Deputy Minister of the Interior
- In office 1 February 2026 – 19 July 2026
- President: Ahmed al-Sharaa
- Succeeded by: Maleh al-Shantut

Personal details
- Born: 1980 (age 45–46) Aleppo, Syria
- Party: Independent
- Other political affiliations: Hay'at Tahrir al-Sham (until 2025)

Military service
- Allegiance: Syrian opposition (2011–2024); Syria (since 2025);
- Branch/service: Ministry of Interior
- Years of service: 2012 — present
- Rank: Major general
- Battles/wars: Syrian civil war

= Abdul Qader Tahan =

Abdul Qader Tahan (Arabic: عبد القادر طحان; born 1980), is a Syrian security official and military officer. He has served as Director of the General Intelligence Service.

== Early life and education ==
Tahan was born in 1980 in Aleppo, Syria. He studied Islamic sciences at the al-Sha'baniyah School in Aleppo and later at the Fath Institute in Damascus. In 2008 he enrolled in the Arabic language department at the University of Aleppo and later continued his studies, including a master's programme in literature, at the University of Idlib.

== Career ==
Tahan joined the Syrian uprising from its early stages in 2011. In mid-2012 he founded the Quds Battalion (Katibat al-Quds) in the western countryside of Aleppo. The group later expanded into the Islamic Quds Brigades (Kata'ib al-Quds al-Islamiyya).In July 2015 the brigades under his leadership joined Jabhat al-Nusra (later Jabhat Fatah al-Sham and then Hay'at Tahrir al-Sham, HTS). Within HTS he moved into security roles under the names Abdullah Amer Agha and Abu Amer al-Halabi.
He served as security official for western Aleppo (2016), deputy security official for Aleppo governorate (2017), and later held positions in western Idlib and as director of the Jisr al-Shughur area (2019–2020). Between 2021 and 2023 he headed the Inspection and Oversight Directorate at the Interior Ministry of the Syrian Salvation Government.

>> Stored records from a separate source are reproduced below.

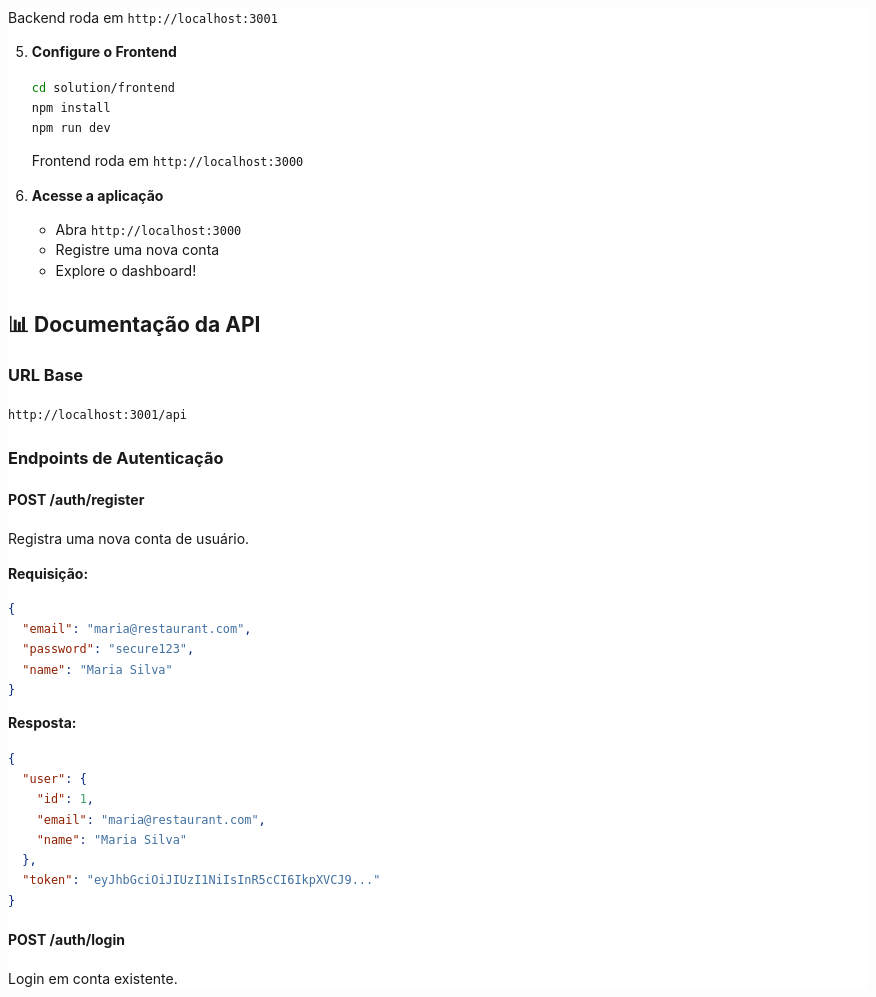    Backend roda em `http://localhost:3001`

5. **Configure o Frontend**

   ```bash
   cd solution/frontend
   npm install
   npm run dev
   ```

   Frontend roda em `http://localhost:3000`

6. **Acesse a aplicação**
   - Abra `http://localhost:3000`
   - Registre uma nova conta
   - Explore o dashboard!

## 📊 Documentação da API

### URL Base

```
http://localhost:3001/api
```

### Endpoints de Autenticação

#### POST /auth/register

Registra uma nova conta de usuário.

**Requisição:**

```json
{
  "email": "maria@restaurant.com",
  "password": "secure123",
  "name": "Maria Silva"
}
```

**Resposta:**

```json
{
  "user": {
    "id": 1,
    "email": "maria@restaurant.com",
    "name": "Maria Silva"
  },
  "token": "eyJhbGciOiJIUzI1NiIsInR5cCI6IkpXVCJ9..."
}
```

#### POST /auth/login

Login em conta existente.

After the fall of the Assad government in December 2024, Tahan took a leading role in the General Security Service. On 25 May 2025 he was appointed Assistant Minister of the Interior for Security Affairs with the rank of major general.

On 19 July 2026, President Ahmed al-Sharaa appointed him Director of the General Intelligence Service, succeeding Hussein al-Salama.